** Opening Source material block **

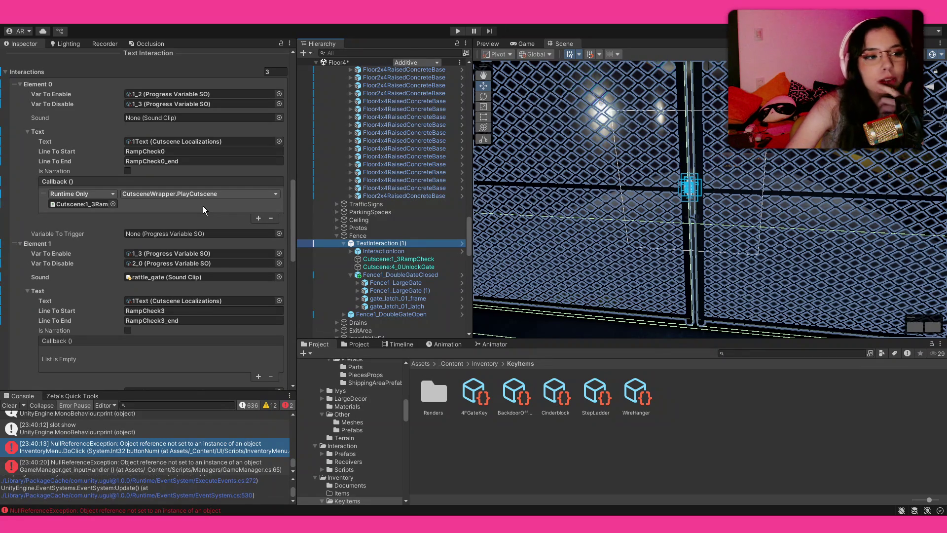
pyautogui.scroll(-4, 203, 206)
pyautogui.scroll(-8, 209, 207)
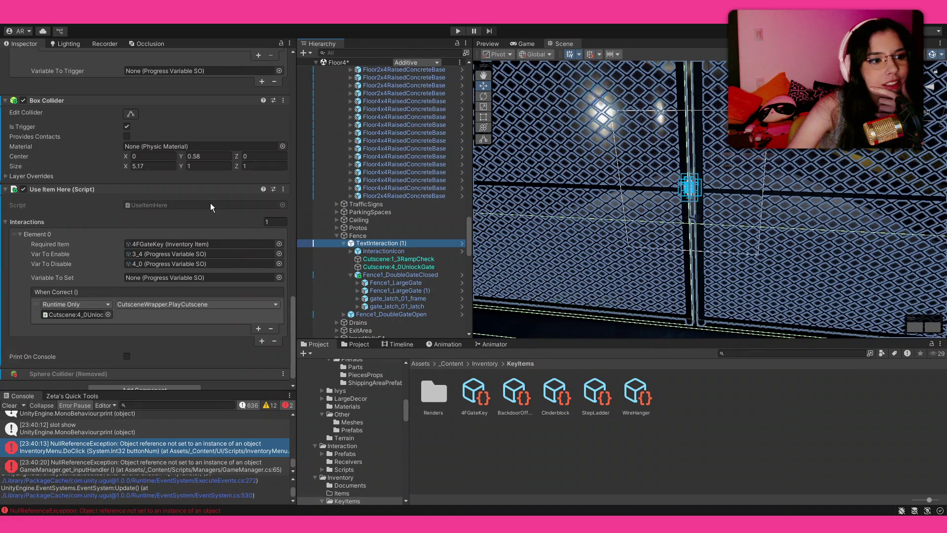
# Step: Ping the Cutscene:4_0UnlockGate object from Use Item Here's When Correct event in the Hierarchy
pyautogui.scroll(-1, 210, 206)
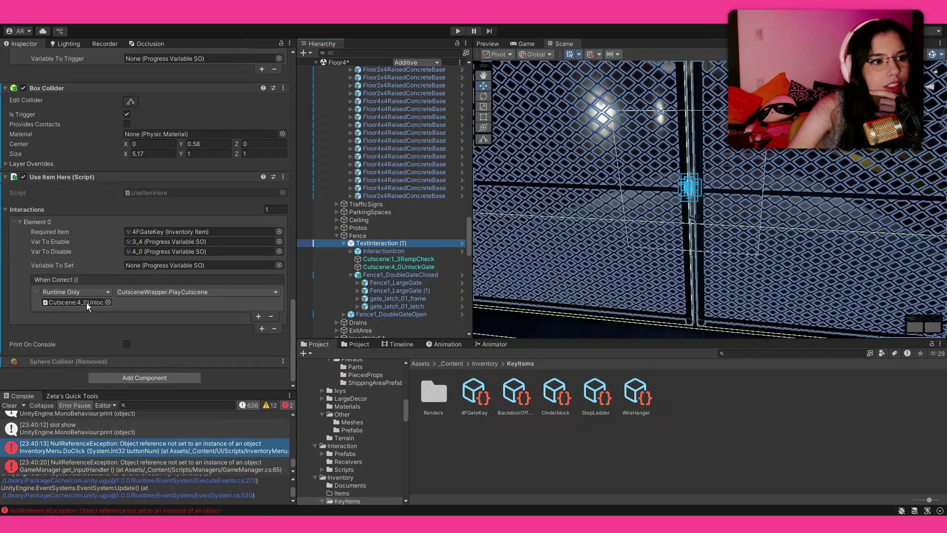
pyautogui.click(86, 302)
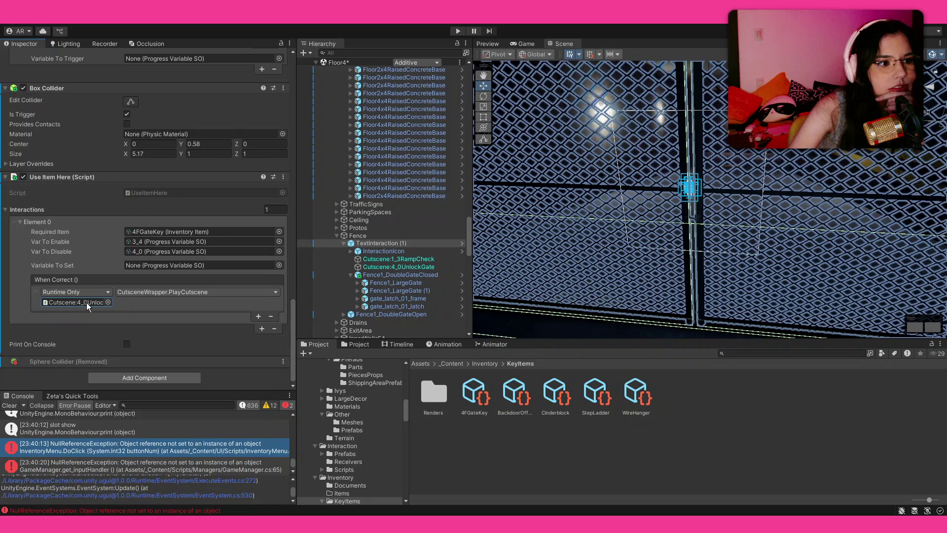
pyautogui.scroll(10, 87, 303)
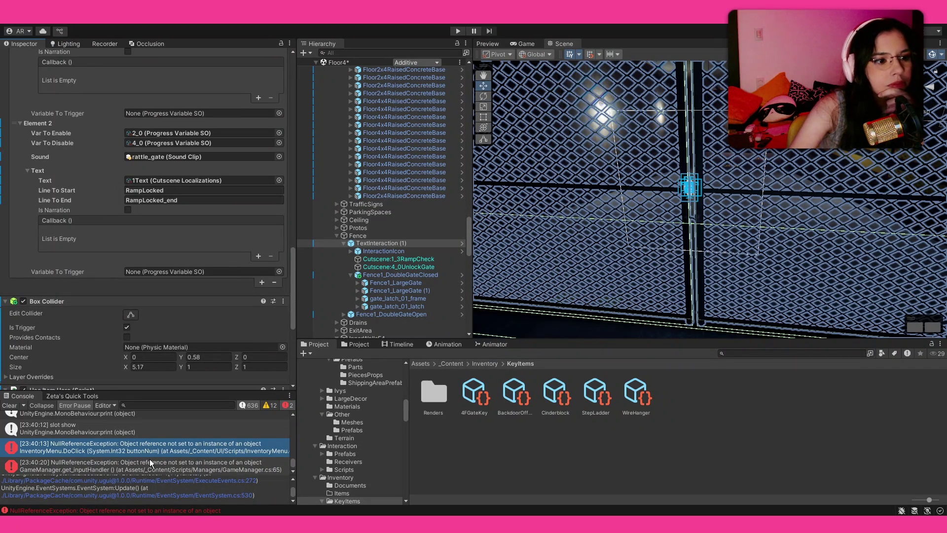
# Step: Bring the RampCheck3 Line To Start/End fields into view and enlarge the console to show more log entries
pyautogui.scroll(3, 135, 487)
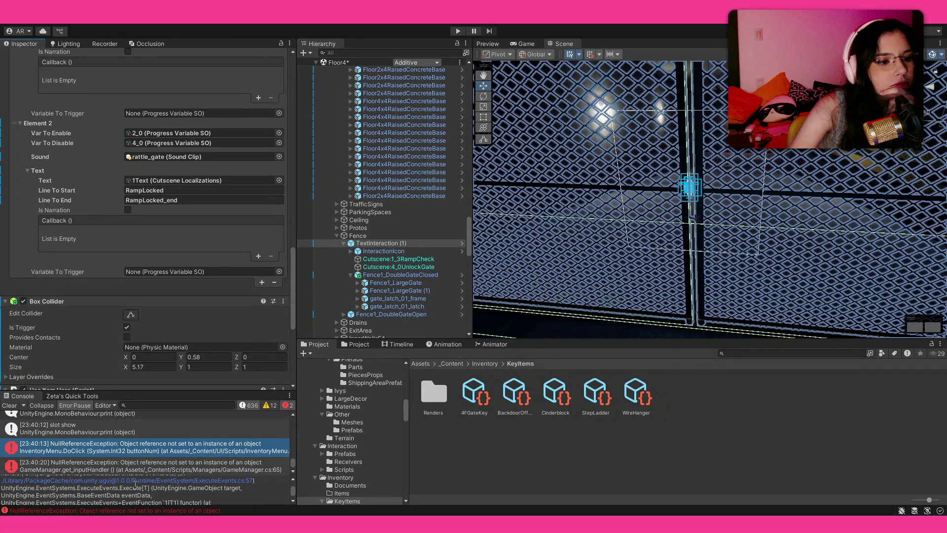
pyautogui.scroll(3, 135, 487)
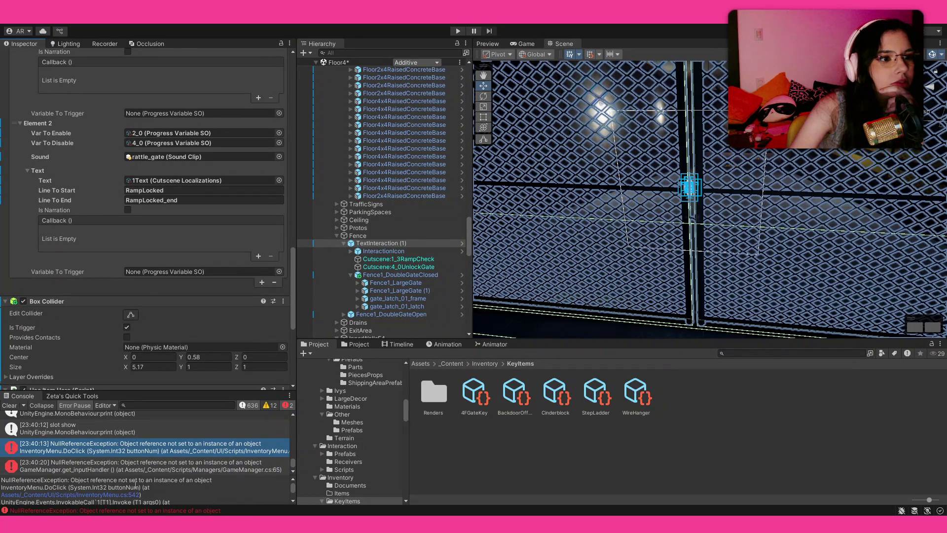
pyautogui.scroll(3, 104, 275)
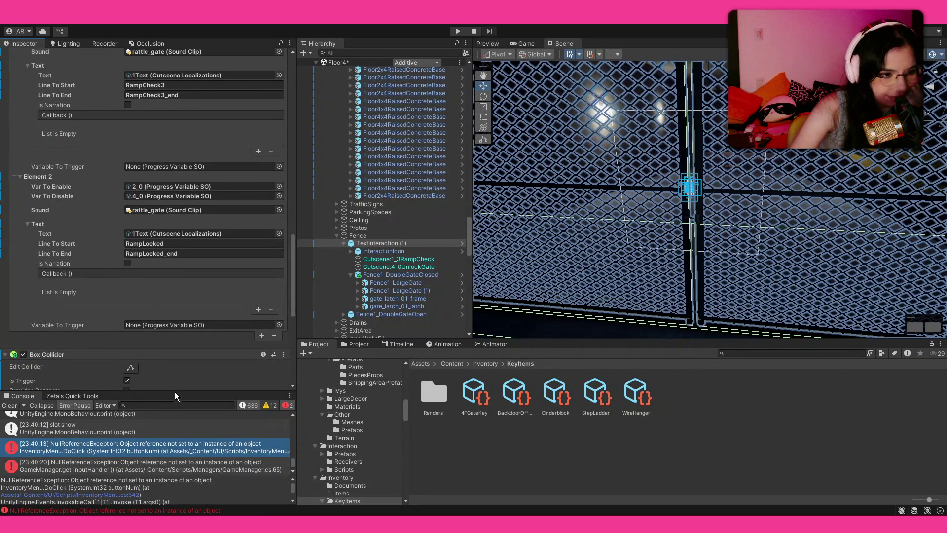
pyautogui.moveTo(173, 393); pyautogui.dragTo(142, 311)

** Closing Source material block **
** Opening Source material block **

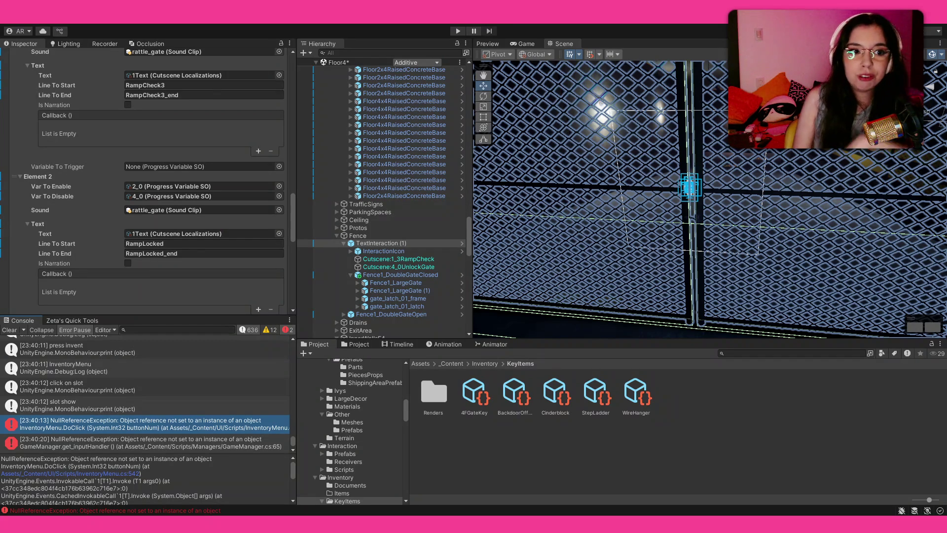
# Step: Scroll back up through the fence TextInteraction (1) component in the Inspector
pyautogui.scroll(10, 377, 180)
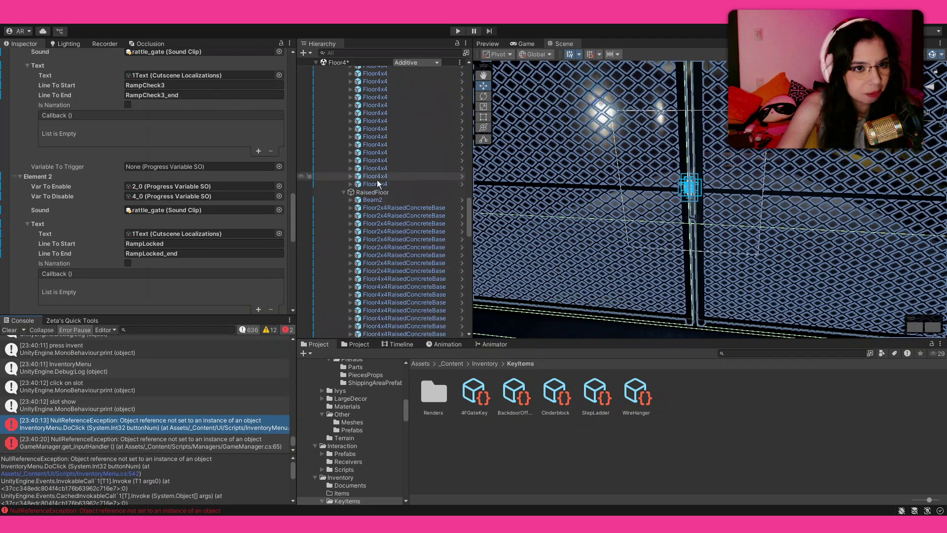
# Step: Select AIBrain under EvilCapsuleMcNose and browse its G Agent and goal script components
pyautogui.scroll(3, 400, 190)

** Closing Source material block **

■ Task item
Where does the string "pyautogui" appear in the records? Copy every line that holds it.

■ Solution to the problem
pyautogui.scroll(-4, 203, 206)
pyautogui.scroll(-8, 209, 207)
pyautogui.scroll(-1, 210, 206)
pyautogui.click(86, 302)
pyautogui.scroll(10, 87, 303)
pyautogui.scroll(3, 135, 487)
pyautogui.scroll(3, 135, 487)
pyautogui.scroll(3, 104, 275)
pyautogui.moveTo(173, 393); pyautogui.dragTo(142, 311)
pyautogui.scroll(10, 377, 180)
pyautogui.scroll(3, 400, 190)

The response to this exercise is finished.